WORK INSTRUCTIONS:
From the first line to the last, write out the records exactly, leaving out images.
─── AVAILABLE DATA
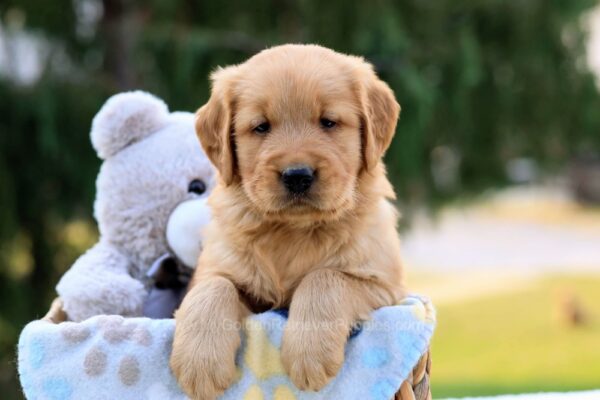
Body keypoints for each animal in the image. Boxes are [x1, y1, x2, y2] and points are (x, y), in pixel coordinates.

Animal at [170, 44, 404, 400]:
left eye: (329, 122)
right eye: (261, 127)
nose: (297, 175)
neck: (293, 231)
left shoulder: (386, 285)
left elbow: (324, 278)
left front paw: (309, 352)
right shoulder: (220, 271)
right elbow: (213, 287)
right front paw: (200, 362)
──────
TASK RESPONSE:
Body keypoints for each animal in the image. Boxes are [x1, y1, x2, y2] and points are (x, y), in pixel coordinates.

Animal at [170, 44, 404, 400]:
left eye: (329, 122)
right eye: (261, 127)
nose: (297, 175)
neck: (293, 231)
left shoulder: (386, 285)
left elbow: (324, 278)
left front paw: (309, 352)
right shoulder: (220, 271)
right elbow: (213, 287)
right front paw: (200, 362)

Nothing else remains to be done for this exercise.